Le premier cv, la première entrevue, le premier emploi : c’est du gros stock pour un ado en quête d’autonomie et de liberté. On prend un pas de plus vers la vie adulte. Le salaire ne sera pas faramineux ; l’argent nous brûle les doigts et les jours sans lendemains. Cette incursion dans le monde du travail n’est que transitoire puisque nous sommes normalement en train d’étudier et de rêvasser sur ce que sera notre avenir. C’est un rite initiatique. Nous y sommes tous passés.
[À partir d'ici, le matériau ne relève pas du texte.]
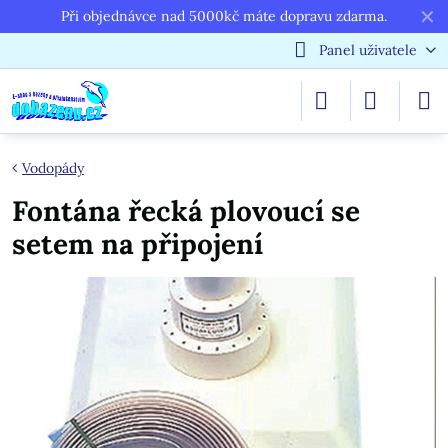
✕
Při objednávce nad 5000kč máte dopravu zdarma.
Panel uživatele
Vodopády
Fontána řecká plovoucí se
setem na připojení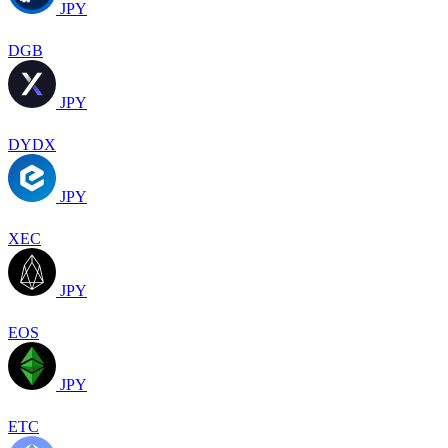
JPY
DGB
JPY
DYDX
JPY
XEC
JPY
EOS
JPY
ETC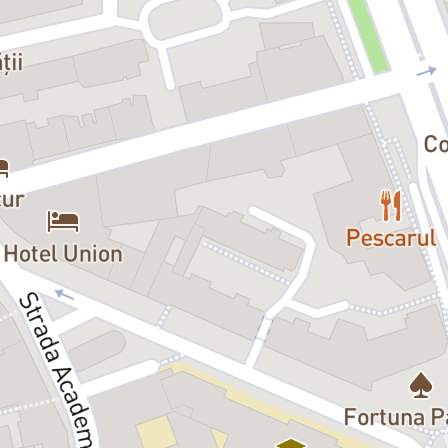
rnişteanu. (...) Aşa cum era de aşteptat, punctul forte al spectacolului es
mirat întotdeauna firescul ieşit din comun cu care îşi întruchipează perso
 -
TNB: "Micul Infern" cu marea Ileana Stana Ionescu
atorii spectacolului creează ambientul perfect pentru a o descoperi. Decor
l de lux, proiectat în fundalul care se schimbă odată cu trecerea anilor (
a de bună calitate, mâncărurile alese, hainele şi muzica. Suntem invitații f
istinsă, Ileana Stana Ionescu, soția - superbă și proaspătă, Ilinca Goia, s
, Marius Rizea și de umilul lor servitor, Mielu - Daniel Badale. Vom descope
 dar și secretele pe care le ascund."
 -
Micul infern, coborâre în iadul conjugal
ant, spiritual creat de Mircea Cornişteanu (scenografă: Clara Labancz) - s
oţie), prin fructificara modern-ironică (în acord cu stilizările textului) ş
at, Cornişteanu a selectat şi sudat cu măiestrie o echipă excelentă, care dă 
Liviu Lucaci, într-o formă ce atestă personalitate, farmec, dezinvoltură, e
propus de Marius Rizea (Doctorul), Dragoş Stemate (Curtezanul), Daniel Ba
escu-Bitănescu oferă, fiecare în felul ei, un regal actoricesc de neuitat".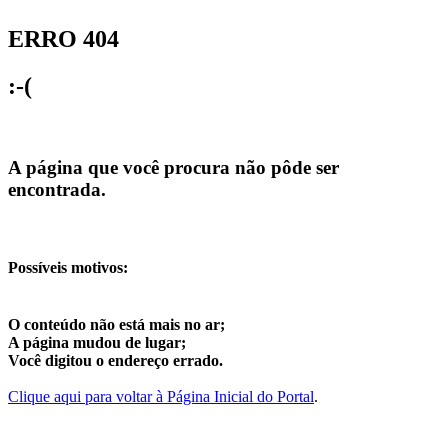
ERRO 404
:-(
A página que você procura não pôde ser
encontrada.
Possíveis motivos:
O conteúdo não está mais no ar;
A página mudou de lugar;
Você digitou o endereço errado.
Clique aqui para voltar à Página Inicial do Portal
.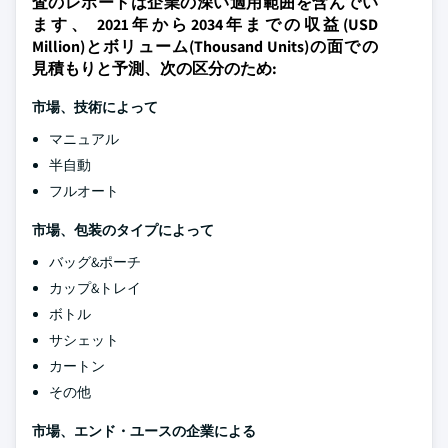
査のレポートは企業の深い適用範囲を含んでい
ます、 2021年から2034年までの収益(USD
Million)とボリューム(Thousand Units)の面での
見積もりと予測、次の区分のため:
市場、技術によって
マニュアル
半自動
フルオート
市場、包装のタイプによって
バッグ&ポーチ
カップ&トレイ
ボトル
サシェット
カートン
その他
市場、エンド・ユースの企業による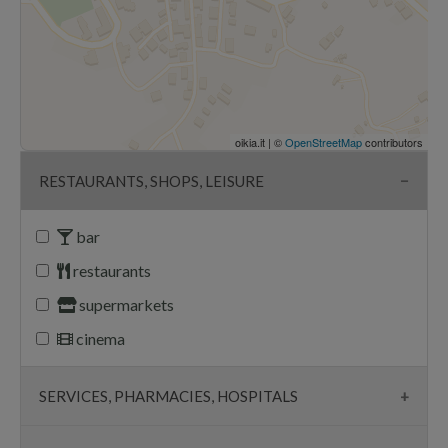
oikia.it | ©
OpenStreetMap
contributors
RESTAURANTS, SHOPS, LEISURE
bar
restaurants
supermarkets
cinema
SERVICES, PHARMACIES, HOSPITALS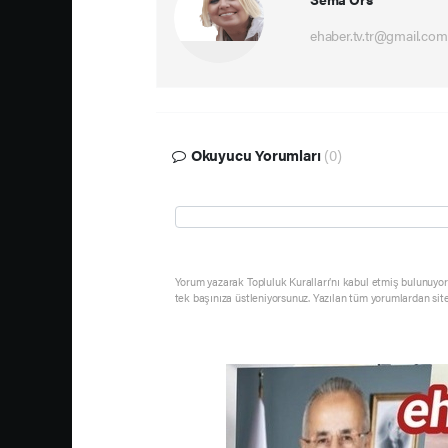
ehaber.tv.tr@gmail.com
Okuyucu Yorumları
(0)
Yorum yazarak Topluluk Kuralları’nı kabul etmiş bulunuyor 
tek başınıza üstleniyorsunuz. Yazılan tüm yorumlardan sit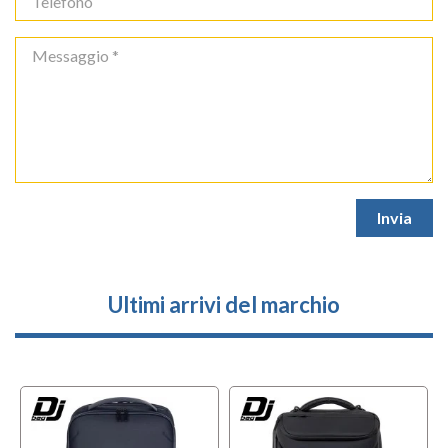
Ultimi arrivi del marchio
Même Guy Delisle qui relate l’expérience dans ses Chroniques de jeunesse.
À la lueur du crépuscule, Guy arrive à la guérite pour son premier shift à l’usine de pâtes et papiers de Québec. Au pied des cheminées qui crachent une vapeur blanchâtre fleurant les œufs pourris se trouve une haute pile de billots prêts à être réduits en bouillie. Dans l’antre de la bête, les machines font un boucan d’enfer. Guy sera papetier 6e main. Il manipulera une grue, transportera d’immenses rouleaux et fera beaucoup de nettoyage. Les pauvres diables qui s’activent à écraser de la fibre d’arbres déchiquetés dans la chaleur et l’humidité accablante suent abondamment. Leur seul répit se trouve dans une boîte de sardines climatisée et insonorisée au milieu de tout ce chaos. C’est dans ce vivarium qu’on aperçoit d’intéressants spécimens de la faune locale.
Être jeune et sans histoire mène souvent à l’ostracisme. Il est tout à fait normal de manquer de sujets de conversation avec un bonhomme qui a travaillé à la shop depuis belle lurette. Surtout quand tu lui annonces que tu fais des études en arts plastiques et que tu t’apprêtes à rejoindre une école d’animation. Il y a toujours ces rares individus avec qui il établit une connexion : un macho moustachu et un anglo intello ; ils rendent ces douze heures de dur labeur un peu plus supportables. Il reste que néanmoins, voir ces ouvriers s’user la santé dans des conditions difficiles s’avère être une excellente source de motivation et de persévérance scolaire.
Stay in school kids !
Parlant de progéniture et de liens familiaux, le père de Guy travaille au « moulin » comme dessinateur industriel. Personnage furtif autant à l’usine que dans la vie de son enfant, il n’y fera que de courtes incursions. À sa mort — des années plus tard —, les albums du bédéiste furent trouvés parmi la collection de livres de son appartement surchauffé aux côtés de l’Encyclopeadia Britannica. Mais les a-t-il déjà lus ? L’étudiant passe plus de temps à la bibliothèque municipale qu’en famille. Il se réfugie dans l’allée des bandes dessinées dont il écumera les rayons et déclenchera cet amour indéfectible pour le 9e art.
La nostalgie est une émotion inhérente au genre humain depuis la nuit des temps. Guy Delisle en a teinté sa palette pour nous brosser un tableau sobre, lumineux, indémodable. L’aspect documentaire est habilement entrelacé à une histoire plus intimiste qu’à l’habitude. La formule et le charme opèrent toujours puisque l’auteur est passé maître dans l’extraction de la matière première et réussit à tout coup à la sublimer pour en faire ce bel objet rempli de feuilles de papier que vous tenez entre vos mains.